Marketing automation works well when there is a well-defined process; it doesn’t automate your marketing but facilitates and scales your current processes. In short, marketing automation is a workflow tool, not an automation tool.
Plus, marketing automation means you need to involve more, not fewer, employees. In addition to being a marketing manager, database manager, app CEO, and content strategist, you probably also need a marketing engineer who can help you get the most out of your new system.
Finally, marketing automation ignores the fact that potential customers are constantly changing their interests, needs, and motivations. Marketing automation can give you an edge, but it doesn’t tell you why a potential customer is so involved.
Prepare your organization for marketing automation
All of this doesn’t mean that investing in marketing automation is a useless task. However, the effort, resources, and strategy required to get the most out of an AM tool are often underestimated.
If you’re considering implementing marketing automation, prepare your organization in the following seven ways.
- Know your ideal customer profile
To get the most out of your automated marketing tool, you need to go through the process from scratch to define your ideal customer profile and your buyers’ personalities.
Marketing automation is based on rules that segment and send messages based on each recipient’s profile (location, industry type, etc.). You need to know what this is before automating messages sent to them.
- Collect the correct lead data
Early in your marketing automation journey, it will be clear that data quality is everything. The quality of data you collect through web forms or social logins determines what you can do with leads. Therefore, it is essential to collect enough data to find clues in the database.
- Don’t make a unilateral purchase decision
A big mistake occurs when the acquisition of new technology is driven by a CMO that doesn’t involve the content, email, CRM, and SEO teams, who end up dealing with a technology that has little participation in research or discussions.
This inevitably leads to (mis)ownership issues within marketing about who is responsible for the platform once it is launched.
- Test first on a small subset of your database
Most organizations hope to start using automated marketing. Rather than running campaigns across your entire customer database and causing a huge increase in sales or deactivation, take the time to test small samples to see how they respond to your new marketing skills.
- Make sure you have enough content
Marketing automation programs often start in earnest and then scale up because the organization has few white papers or blog posts to send to customers and prospects.
The content is certainly not “one size fits all” and care must be taken to ensure that content produced and imported in incentive programs is fit for purpose.
- Know your industry benchmarks
Industry benchmarks are an excellent way to set some minimum performance expectations.
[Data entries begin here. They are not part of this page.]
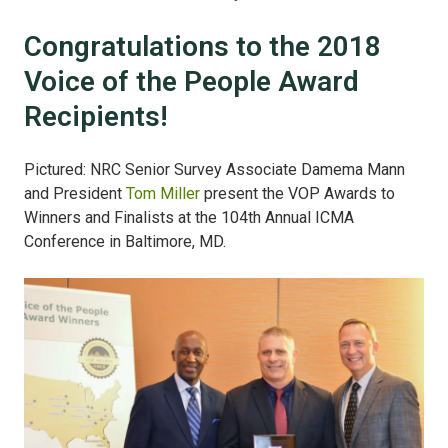
Congratulations to the 2018
Voice of the People Award
Recipients!
Pictured: NRC Senior Survey Associate Damema Mann
and President
Tom Miller
present the VOP Awards to
Winners and Finalists at the 104th Annual ICMA
Conference in Baltimore, MD.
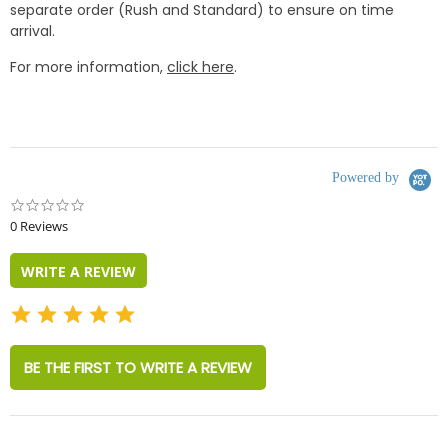
separate order (Rush and Standard) to ensure on time
arrival.
For more information,
click here
.
Powered by
0.0
star
0 Reviews
rating
WRITE A REVIEW
BE THE FIRST TO WRITE A REVIEW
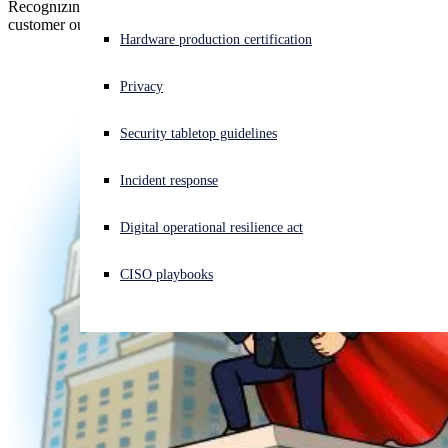
Recognizing our transformative integrations and collaborative
customer outreach
Experiencing a cyberattack? Get help now
Hardware production certification
Sign in
Privacy
Open search
Security tabletop guidelines
Open language switcher
English (US)
Incident response
Digital operational resilience act
CISO playbooks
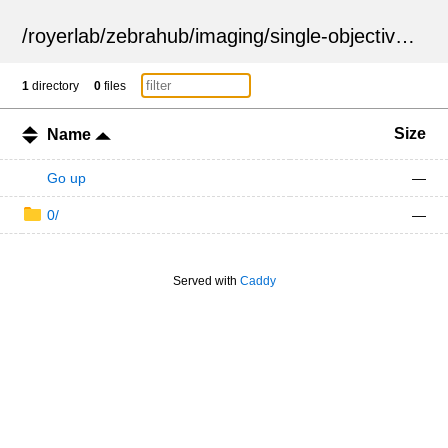
/
royerlab
/
zebrahub
/
imaging
/
single-objective
/
ZSN
1
directory
0
files
Size
Name
Go up
—
0/
—
Served with
Caddy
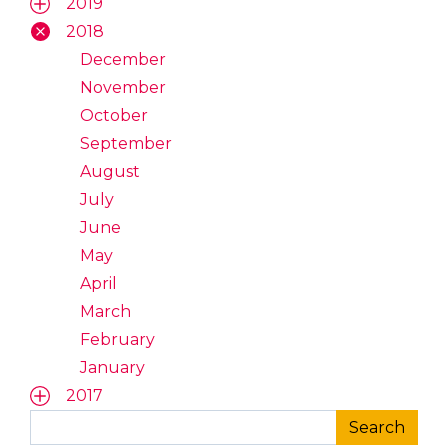
2019
2018
December
November
October
September
August
July
June
May
April
March
February
January
2017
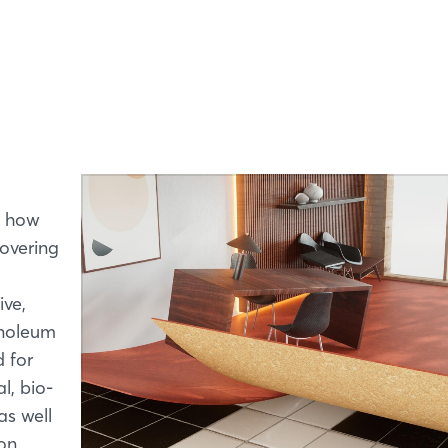
Forgot password?
Not yet registered?
Sign in now
s how
covering
ive,
linoleum
d for
l, bio-
as well
ion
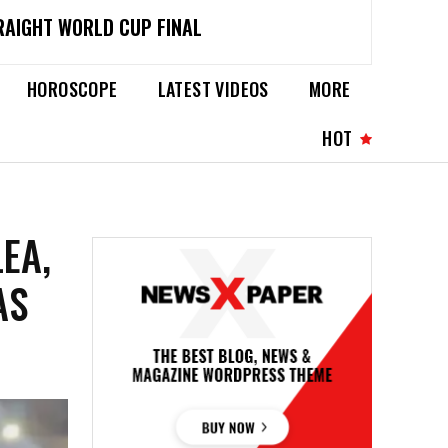
RAIGHT WORLD CUP FINAL
HOROSCOPE
LATEST VIDEOS
MORE
HOT
EA,
AS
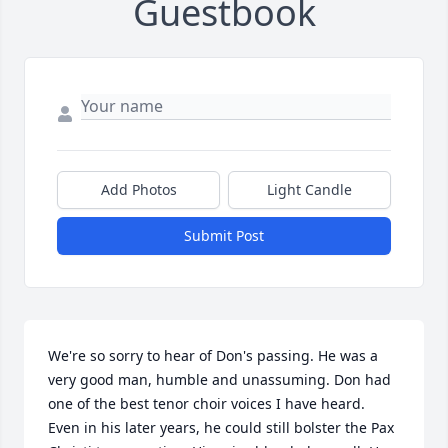
Guestbook
Add Photos
Light Candle
Submit Post
We're so sorry to hear of Don's passing. He was a 
very good man, humble and unassuming. Don had 
one of the best tenor choir voices I have heard. 
Even in his later years, he could still bolster the Pax 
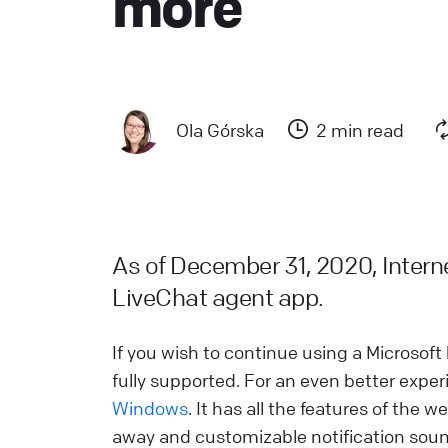
more
a
L
L
Ola Górska
2 min read
W
a
d
L
As of December 31, 2020, Internet
LiveChat agent app.
H
L
If you wish to continue using a Microso
s
fully supported. For an even better exp
W
Windows
. It has all the features of the 
away and customizable notification sou
L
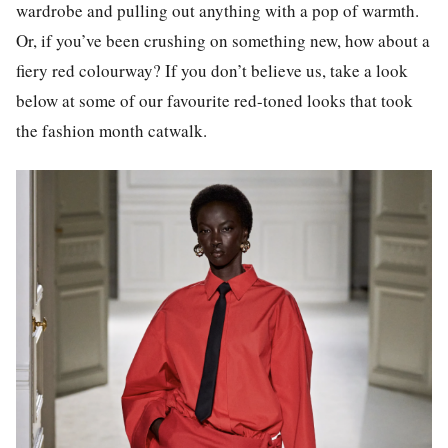
wardrobe and pulling out anything with a pop of warmth.
Or, if you’ve been crushing on something new, how about a
fiery red colourway? If you don’t believe us, take a look
below at some of our favourite red-toned looks that took
the fashion month catwalk.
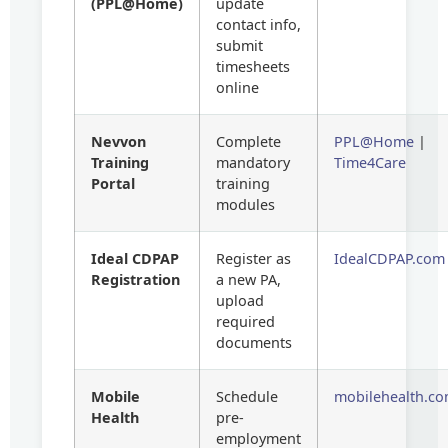
(PPL@Home)
update
contact info,
submit
timesheets
online
Nevvon
Complete
PPL@Home
|
Training
mandatory
Time4Care
Portal
training
modules
Ideal CDPAP
Register as
IdealCDPAP.com
Registration
a new PA,
upload
required
documents
Mobile
Schedule
mobilehealth.c
Health
pre-
employment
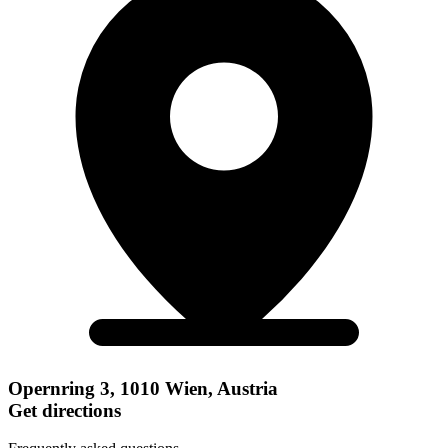
Opernring 3, 1010 Wien, Austria
Get directions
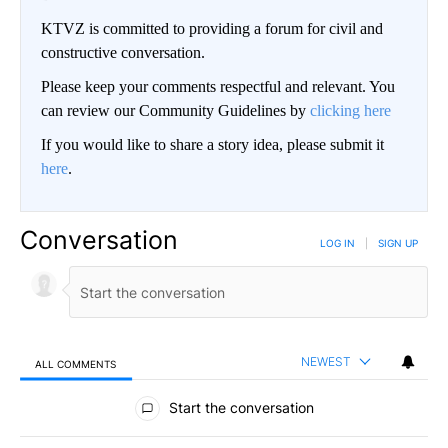
KTVZ is committed to providing a forum for civil and
constructive conversation.
Please keep your comments respectful and relevant. You
can review our Community Guidelines by
clicking here
If you would like to share a story idea, please submit it
here
.
Conversation
LOG IN
|
SIGN UP
NEWEST
ALL COMMENTS
All Comments
Start the conversation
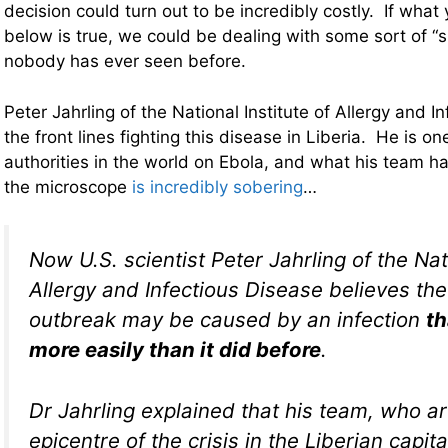
decision could turn out to be incredibly costly. If what
below is true, we could be dealing with some sort of “s
nobody has ever seen before.
Peter Jahrling of the National Institute of Allergy and I
the front lines fighting this disease in Liberia. He is on
authorities in the world on Ebola, and what his team 
the microscope
is incredibly sobering
…
Now U.S. scientist Peter Jahrling of the Nati
Allergy and Infectious Disease believes the
outbreak may be caused by an infection
th
more easily than it did before
.
Dr Jahrling explained that his team, who ar
epicentre of the crisis in the Liberian capit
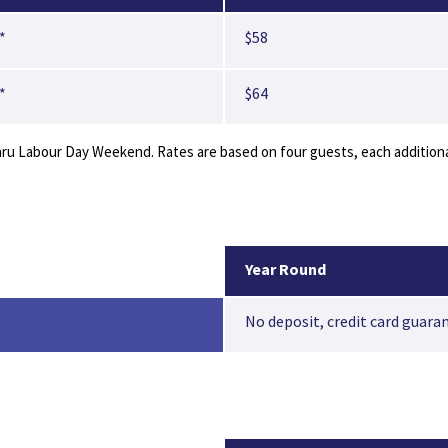
*
$58
*
$64
 Labour Day Weekend. Rates are based on four guests, each additional 
Year Round
No deposit, credit card guara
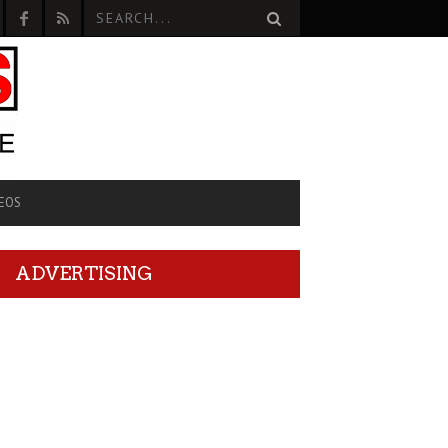
EOS
ADVERTISING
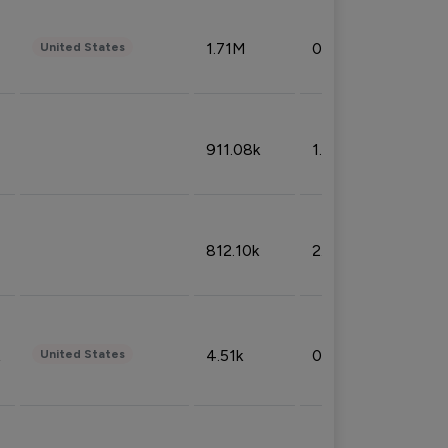
1.71M
0.53%
United States
911.08k
1.18%
812.10k
2.32%
4.51k
0.09%
United States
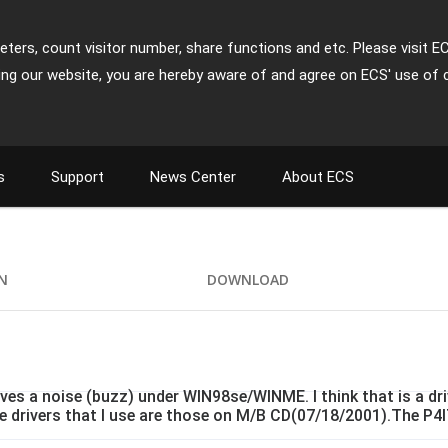
ters, count visitor number, share functions and etc. Please visit E
ing our website, you are hereby aware of and agree on ECS' use of 
s
Support
News Center
About ECS
ON
DOWNLOAD
es a noise (buzz) under WIN98se/WINME. I think that is a dr
e drivers that I use are those on M/B CD(07/18/2001).The P4IT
Benchmarks also put your performance metrics in context and keep you from focusing on metrics that might look interesting but don’t affect the outcome.
- Be patient
Ultimately, it takes time for marketing automation to work. It requires discipline and dedication, as well as acceptance from various stakeholders, both in the marketing field and in the sales organization.
If implemented correctly, marketing automation can truly be a boon to B2B marketers looking to send relevant communications to their leads and potential customers. With all the excitement surrounding this emerging technology, it’s up to these same marketers to be aware of the issues that may arise and prepare their organizations for them.